Les participants ont souligné l’urgence d’encadrer réglementairement et fiscalement ces produits avant qu’ils ne s’implantent durablement sur le marché camerounais. Leur objectif : protéger les jeunes contre l’initiation à la nicotine et éviter une banalisation de sa consommation.
Des réformes fondées sur des preuves et des ambitions claires
À l’issue des trois jours de travaux, les participants ont formulé une série de recommandations ambitieuses :
- L’augmentation progressive de la taxe spécifique minimale jusqu’à 15 000 FCFA pour 1 000 cigarettes ;
- L’application uniforme de cette fiscalité aux produits importés et locaux ;
- Le renforcement du dialogue au niveau de la CEMAC sur les droits d’accise ;
- La création d’un groupe technique national dédié à la fiscalité du tabac ;
- La mise en place d’un système permanent de suivi-évaluation ;
- Le renforcement de la disponibilité des données fiscales et commerciales ;
- L’accélération de la création d’un Fonds national de lutte contre le tabac ;
- Le développement d’un système national de traçabilité des produits du tabac.
Ces mesures s’accompagneront d’une intensification des campagnes de sensibilisation, notamment auprès des jeunes, et d’un accompagnement des producteurs de tabac vers des cultures alternatives.
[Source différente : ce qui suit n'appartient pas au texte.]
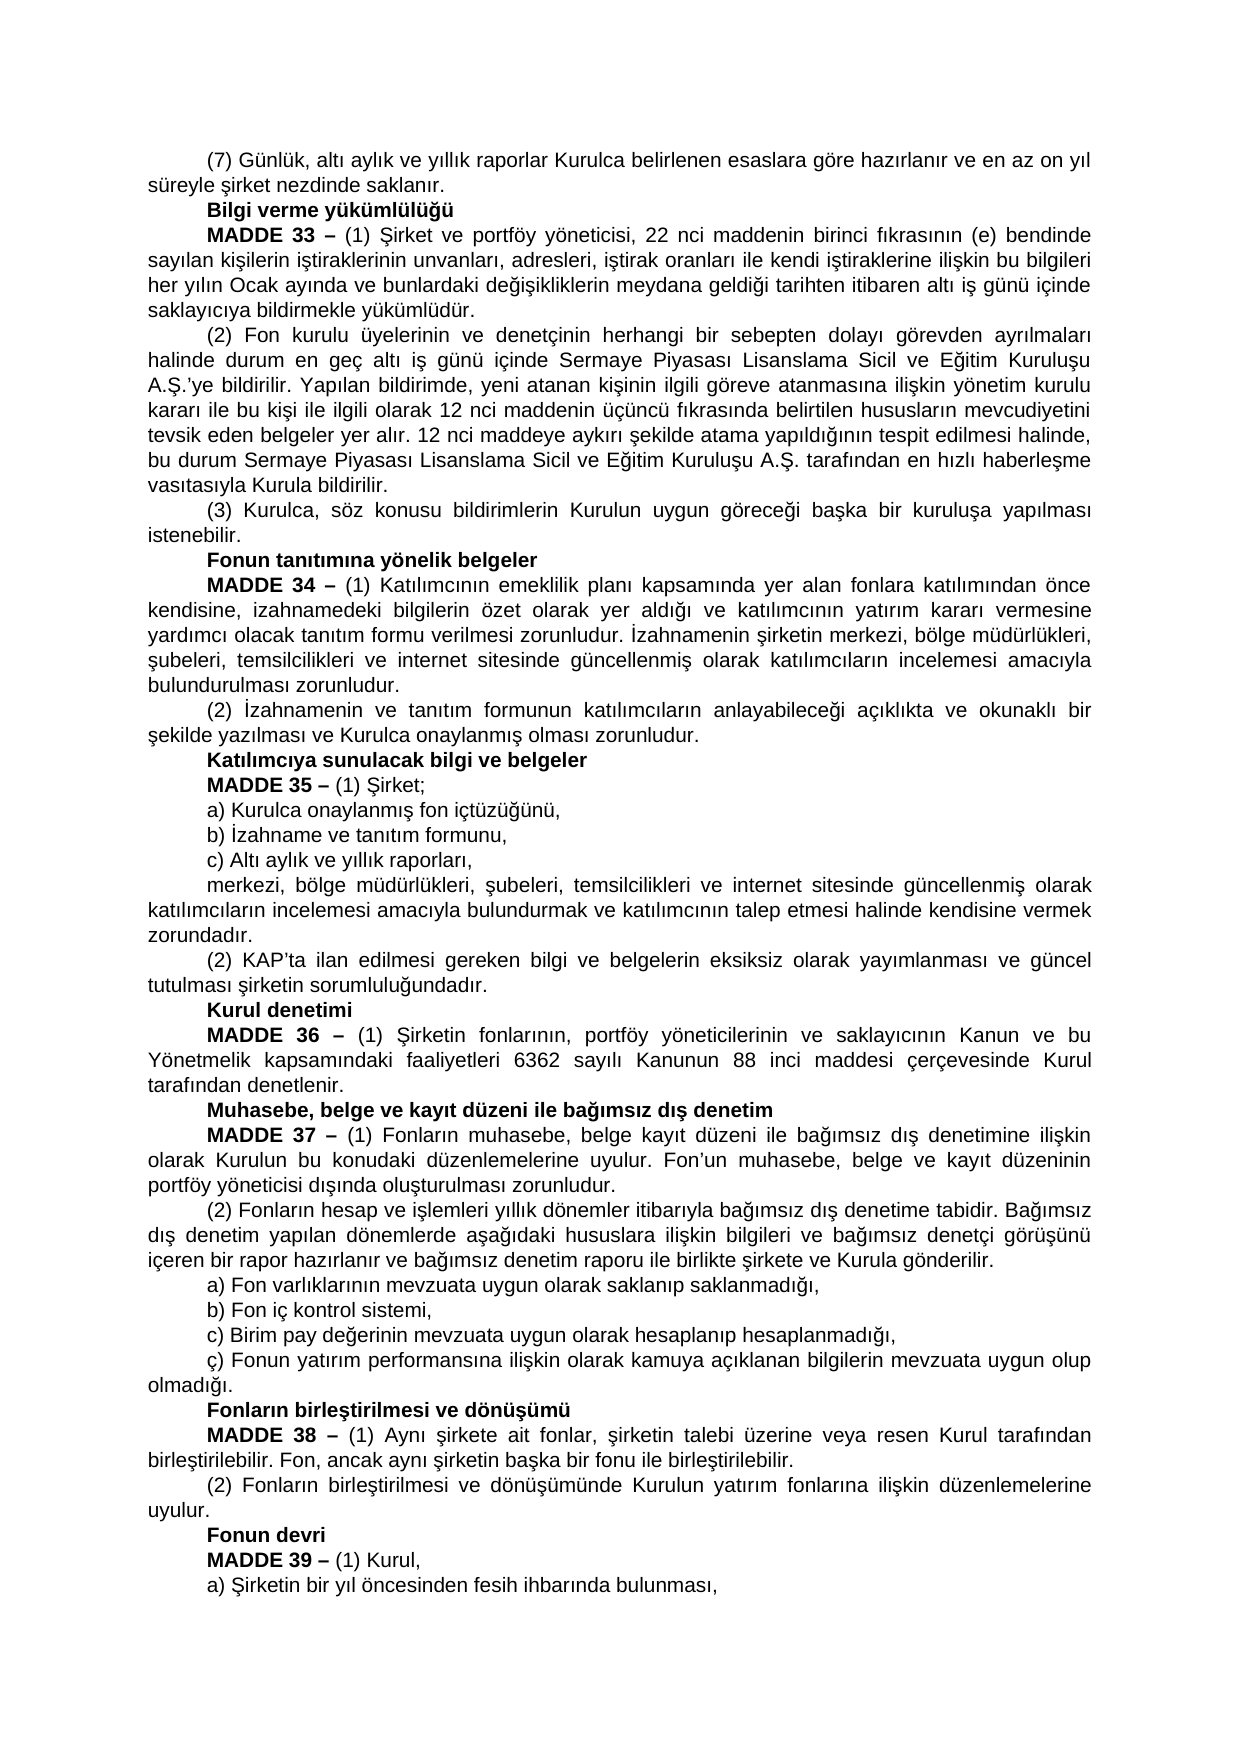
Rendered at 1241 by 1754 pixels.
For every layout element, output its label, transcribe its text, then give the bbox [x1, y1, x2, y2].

text (2) Fonların hesap ve işlemleri yıllık dönemler itibarıyla bağımsız dış denetime tabidir. Bağımsız dış denetim yapılan dönemlerde aşağıdaki hususlara ilişkin bilgileri ve bağımsız denetçi görüşünü içeren bir rapor hazırlanır ve bağımsız denetim raporu ile birlikte şirkete ve Kurula gönderilir. [148, 1198, 1093, 1273]
text Fonların birleştirilmesi ve dönüşümü [148, 1398, 1093, 1423]
text Katılımcıya sunulacak bilgi ve belgeler [148, 748, 1093, 773]
text Fonun devri [148, 1523, 1093, 1548]
text (2) Fon kurulu üyelerinin ve denetçinin herhangi bir sebepten dolayı görevden ayrılmaları halinde durum en geç altı iş günü içinde Sermaye Piyasası Lisanslama Sicil ve Eğitim Kuruluşu A.Ş.’ye bildirilir. Yapılan bildirimde, yeni atanan kişinin ilgili göreve atanmasına ilişkin yönetim kurulu kararı ile bu kişi ile ilgili olarak 12 nci maddenin üçüncü fıkrasında belirtilen hususların mevcudiyetini tevsik eden belgeler yer alır. 12 nci maddeye aykırı şekilde atama yapıldığının tespit edilmesi halinde, bu durum Sermaye Piyasası Lisanslama Sicil ve Eğitim Kuruluşu A.Ş. tarafından en hızlı haberleşme vasıtasıyla Kurula bildirilir. [148, 323, 1093, 498]
text c) Birim pay değerinin mevzuata uygun olarak hesaplanıp hesaplanmadığı, [148, 1323, 1093, 1348]
text MADDE 34 – (1) Katılımcının emeklilik planı kapsamında yer alan fonlara katılımından önce kendisine, izahnamedeki bilgilerin özet olarak yer aldığı ve katılımcının yatırım kararı vermesine yardımcı olacak tanıtım formu verilmesi zorunludur. İzahnamenin şirketin merkezi, bölge müdürlükleri, şubeleri, temsilcilikleri ve internet sitesinde güncellenmiş olarak katılımcıların incelemesi amacıyla bulundurulması zorunludur. [148, 573, 1093, 698]
text Fonun tanıtımına yönelik belgeler [148, 548, 1093, 573]
text MADDE 35 – (1) Şirket; [148, 773, 1093, 798]
text c) Altı aylık ve yıllık raporları, [148, 848, 1093, 873]
text MADDE 39 – (1) Kurul, [148, 1548, 1093, 1573]
text b) Fon iç kontrol sistemi, [148, 1298, 1093, 1323]
text MADDE 37 – (1) Fonların muhasebe, belge kayıt düzeni ile bağımsız dış denetimine ilişkin olarak Kurulun bu konudaki düzenlemelerine uyulur. Fon’un muhasebe, belge ve kayıt düzeninin portföy yöneticisi dışında oluşturulması zorunludur. [148, 1123, 1093, 1198]
text a) Kurulca onaylanmış fon içtüzüğünü, [148, 798, 1093, 823]
text Muhasebe, belge ve kayıt düzeni ile bağımsız dış denetim [148, 1098, 1093, 1123]
text Kurul denetimi [148, 998, 1093, 1023]
text (2) Fonların birleştirilmesi ve dönüşümünde Kurulun yatırım fonlarına ilişkin düzenlemelerine uyulur. [148, 1473, 1093, 1523]
text Bilgi verme yükümlülüğü [148, 198, 1093, 223]
text merkezi, bölge müdürlükleri, şubeleri, temsilcilikleri ve internet sitesinde güncellenmiş olarak katılımcıların incelemesi amacıyla bulundurmak ve katılımcının talep etmesi halinde kendisine vermek zorundadır. [148, 873, 1093, 948]
text a) Fon varlıklarının mevzuata uygun olarak saklanıp saklanmadığı, [148, 1273, 1093, 1298]
text ç) Fonun yatırım performansına ilişkin olarak kamuya açıklanan bilgilerin mevzuata uygun olup olmadığı. [148, 1348, 1093, 1398]
text MADDE 38 – (1) Aynı şirkete ait fonlar, şirketin talebi üzerine veya resen Kurul tarafından birleştirilebilir. Fon, ancak aynı şirketin başka bir fonu ile birleştirilebilir. [148, 1423, 1093, 1473]
text (2) İzahnamenin ve tanıtım formunun katılımcıların anlayabileceği açıklıkta ve okunaklı bir şekilde yazılması ve Kurulca onaylanmış olması zorunludur. [148, 698, 1093, 748]
text (2) KAP’ta ilan edilmesi gereken bilgi ve belgelerin eksiksiz olarak yayımlanması ve güncel tutulması şirketin sorumluluğundadır. [148, 948, 1093, 998]
text MADDE 36 – (1) Şirketin fonlarının, portföy yöneticilerinin ve saklayıcının Kanun ve bu Yönetmelik kapsamındaki faaliyetleri 6362 sayılı Kanunun 88 inci maddesi çerçevesinde Kurul tarafından denetlenir. [148, 1023, 1093, 1098]
text (3) Kurulca, söz konusu bildirimlerin Kurulun uygun göreceği başka bir kuruluşa yapılması istenebilir. [148, 498, 1093, 548]
text b) İzahname ve tanıtım formunu, [148, 823, 1093, 848]
text (7) Günlük, altı aylık ve yıllık raporlar Kurulca belirlenen esaslara göre hazırlanır ve en az on yıl süreyle şirket nezdinde saklanır. [148, 148, 1093, 198]
text MADDE 33 – (1) Şirket ve portföy yöneticisi, 22 nci maddenin birinci fıkrasının (e) bendinde sayılan kişilerin iştiraklerinin unvanları, adresleri, iştirak oranları ile kendi iştiraklerine ilişkin bu bilgileri her yılın Ocak ayında ve bunlardaki değişikliklerin meydana geldiği tarihten itibaren altı iş günü içinde saklayıcıya bildirmekle yükümlüdür. [148, 223, 1093, 323]
text a) Şirketin bir yıl öncesinden fesih ihbarında bulunması, [148, 1573, 1093, 1598]
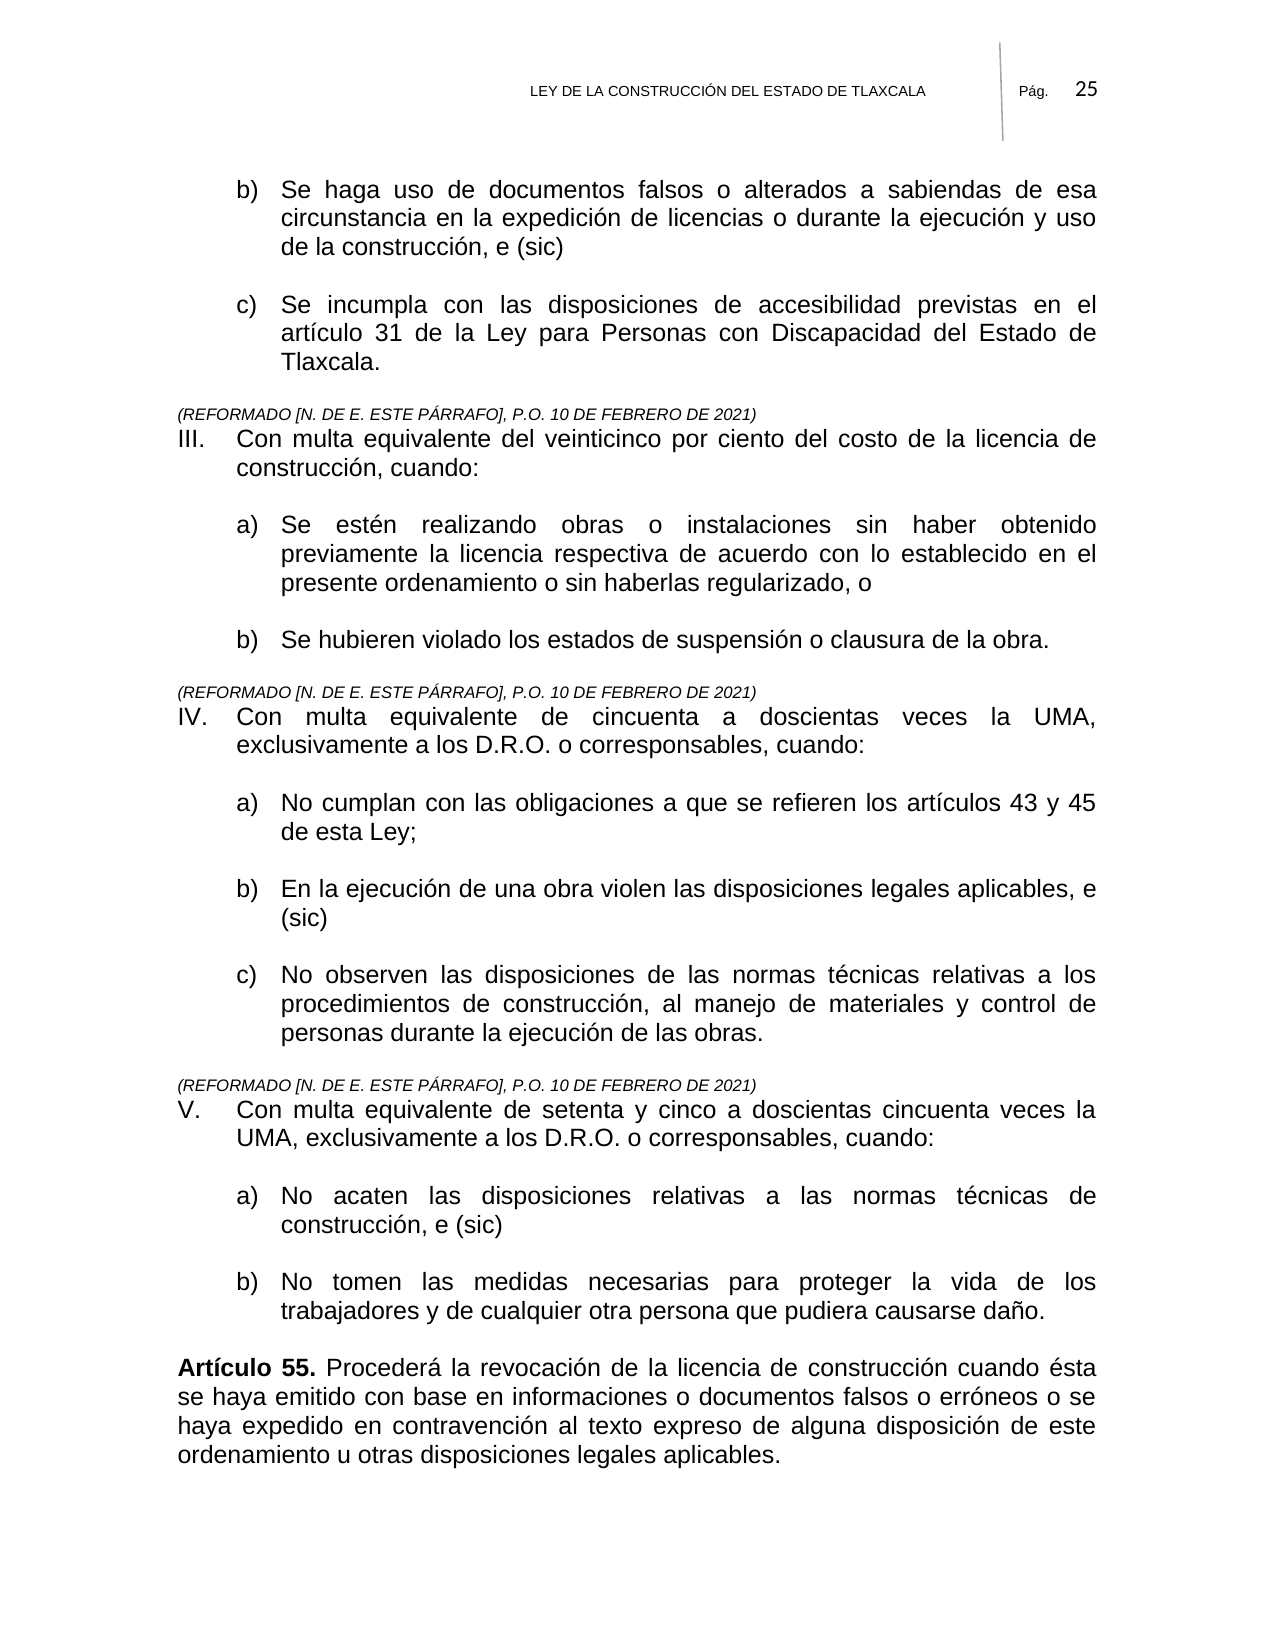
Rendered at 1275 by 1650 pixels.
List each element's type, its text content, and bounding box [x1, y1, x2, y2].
La lutte contre le commerce illicite et la mise en œuvre du Protocole pour éliminer le commerce illicite des produits du tabac seront également prioritaires.
Un engagement collectif pour un avenir plus sain
Le Dr Colette Taka Joro, Secrétaire Permanent du Comité National de Lutte contre la Drogue, a insisté sur l’importance des dialogues de haut niveau avec le gouvernement, les parlementaires et tous les acteurs concernés pour accélérer l’adoption de ces réformes et en garantir l’appropriation.
En clôturant l’atelier, le Dr Hassan Ben Bachir, Directeur de la Promotion de la Santé au ministère de la Santé publique, a résumé l’esprit des trois journées : « La fiscalité du tabac n’est pas qu’un simple mécanisme de collecte de recettes. C’est un investissement dans la santé des Camerounais. En protégeant les jeunes contre l’initiation au tabagisme et en renforçant durablement le financement de notre système de santé, nous bâtissons un avenir plus sain pour tous. Les recommandations issues de cet atelier constituent une feuille de route solide pour traduire les données scientifiques en politiques publiques concrètes. »
À Mbankomo, une conviction unanime a émergé : la fiscalité du tabac est bien plus qu’une question budgétaire. C’est un instrument de prévention, un mécanisme de protection des jeunes, un outil de mobilisation des ressources nationales et un investissement durable dans le capital humain du pays. Les données analysées durant l’atelier démontrent qu’une fiscalité plus ambitieuse peut simultanément réduire la consommation, sauver des vies, alléger le poids des maladies non transmissibles et générer des ressources substantielles pour financer les priorités sanitaires nationales.
Chaque hausse de taxe représente des milliers de vies sauvées. Chaque réforme fondée sur des preuves concrètes dessine un Cameroun où moins de jeunes commencent à fumer, où les familles sont mieux protégées contre les conséquences du tabagisme, et où le système de santé dispose des moyens nécessaires pour répondre durablement aux besoins de la population. En faisant de la fiscalité du tabac un levier stratégique de santé publique et de financement durable, le Cameroun a l’opportunité d’investir aujourd’hui dans la santé des générations futures.